We were on a walk (actually, it was Big Walk Day – see last November’s post about that) and I had asked Kurt about a change I was proposing in how we ended the route. He said it sounded good which for him meant he agreed (in earnest) and the matter was closed. But I kept going, talking about why I thought it was a good idea. This has been a pattern of ours for years and I think it makes him a tiny bit crazy. He already agreed to it; why am I still providing reasons? I could tell he was getting slightly annoyed (and we were on like mile 19 at this point, and a bit hangry, so no surprise). I said, “when I do this, I’m really trying to convince myself.”  He said the insight from that was like a lightning bolt, and changed everything. He not only understood what I persisted but recognized that there were fundamental differences in how we make decisions – even ones that involve both of us.

 

The next day over poke and beer we continued this conversation, leading to a discussion of satisficers and maximizers. For those of you unfamiliar with these concepts, they are terms describing general decision making tendencies– they’ve been heavily researched for years in psychology, business, behavioral economics, etc.  In a nutshell, maximizers want to make sure that they make the very best decision or choice out of all possible decisions or choices. They spend a lot of time thinking and researching their options, and often hesitate before taking action.  In the extreme, they may end up with analysis paralysis, especially in cases where there are tons of choices – something that happens nowadays so much more frequently.  They also often feel some regret over choices, or at least lingering doubt over whether it was actually the best.

 

Satisficers, on the other hand, decide on a set of criteria for what they want, including what (or whether) something is required and whether it is just desirable. They favor efficient decision making; when they encounter something that fits their must-have list, they are likely to make that choice, and then not give it much thought after. It’s not that they just choose any old thing – they do have criteria, but they are not outsized and they don’t feel the need to make every possible comparison and rank order the potential choices.  If it’s over the bar, it will suffice.

 

As we discussed what happened, Kurt proposed that the crux of this recurring issue might be that he is a satisficer and I am a maximizer – but I immediately scoffed at that idea. Truth be told, I always identified as a satisficer. I generally make quick decisions and I’m rarely disappointed in my choices. 

 

But wait…what about demanding the shimmer?  Let’s revisit some points I made when I launched this project.  In the origin story on the landing page I say, in reflecting on the fateful magnetic poetry phrase demand the shimmer, that “good enough, okay, and fine are no ways to live” and we should “not settle for the dull and matte; look for the spark in everything.”  The essential goal of my Demand the Shimmer project – this blog, website, and products – are to help people find more joy in the everyday.

 

Is being a satisficer antithetical to this?  Am I actually encouraging people to behave like maximizers?  Or worse, as perfectionists? 

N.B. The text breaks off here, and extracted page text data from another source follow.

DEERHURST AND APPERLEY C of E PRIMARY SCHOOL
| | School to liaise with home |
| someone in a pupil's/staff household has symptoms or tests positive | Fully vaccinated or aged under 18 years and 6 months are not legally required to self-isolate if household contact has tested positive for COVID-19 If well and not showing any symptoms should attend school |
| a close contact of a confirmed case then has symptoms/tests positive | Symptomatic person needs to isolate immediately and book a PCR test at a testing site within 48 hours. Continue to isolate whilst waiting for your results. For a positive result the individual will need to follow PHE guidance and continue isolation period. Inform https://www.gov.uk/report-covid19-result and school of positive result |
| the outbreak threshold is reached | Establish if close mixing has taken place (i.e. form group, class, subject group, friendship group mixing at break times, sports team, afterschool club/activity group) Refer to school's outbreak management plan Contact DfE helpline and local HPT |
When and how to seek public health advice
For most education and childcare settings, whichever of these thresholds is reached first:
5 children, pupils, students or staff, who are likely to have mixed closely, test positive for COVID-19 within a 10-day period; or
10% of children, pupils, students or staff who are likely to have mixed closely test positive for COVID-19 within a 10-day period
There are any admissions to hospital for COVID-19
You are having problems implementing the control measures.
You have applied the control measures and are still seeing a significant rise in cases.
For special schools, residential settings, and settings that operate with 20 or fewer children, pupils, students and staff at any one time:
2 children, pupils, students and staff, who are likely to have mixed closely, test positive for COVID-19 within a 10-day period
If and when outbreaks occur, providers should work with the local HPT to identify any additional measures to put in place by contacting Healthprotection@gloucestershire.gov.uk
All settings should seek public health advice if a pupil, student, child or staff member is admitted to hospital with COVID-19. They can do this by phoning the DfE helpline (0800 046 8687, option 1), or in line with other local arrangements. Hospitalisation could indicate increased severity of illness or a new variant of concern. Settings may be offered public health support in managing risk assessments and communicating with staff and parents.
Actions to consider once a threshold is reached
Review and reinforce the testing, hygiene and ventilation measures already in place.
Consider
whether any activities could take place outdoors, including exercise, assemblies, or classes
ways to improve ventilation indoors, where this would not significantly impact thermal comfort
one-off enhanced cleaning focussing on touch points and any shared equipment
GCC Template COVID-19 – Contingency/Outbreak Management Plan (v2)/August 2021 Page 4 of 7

No, I’m really not.  And I do want to make sure that’s clear.  This philosophy for a joyful life is not to demand the very best of everything. It’s not to hold out for the perfect choice.  Best and perfect have no home in a joyful life. 

 

I think to be a shimmerer (I know, I know – it does not glide off the tongue, but let’s go with it) means to include in those criteria of must haves something that brings you joy.  Maybe slide a little something over from the desirable list to the required list.  Not everything, but ask yourself honestly, is there something joyful in this choice.? If not at first glance, can I create something joyful from this choice – or will this choice lead to the likelihood of something joyful increasing down the line?  If it does, that qualifies as not settling for fine.

 

Essentially, it’s satisficing – but with jazz hands.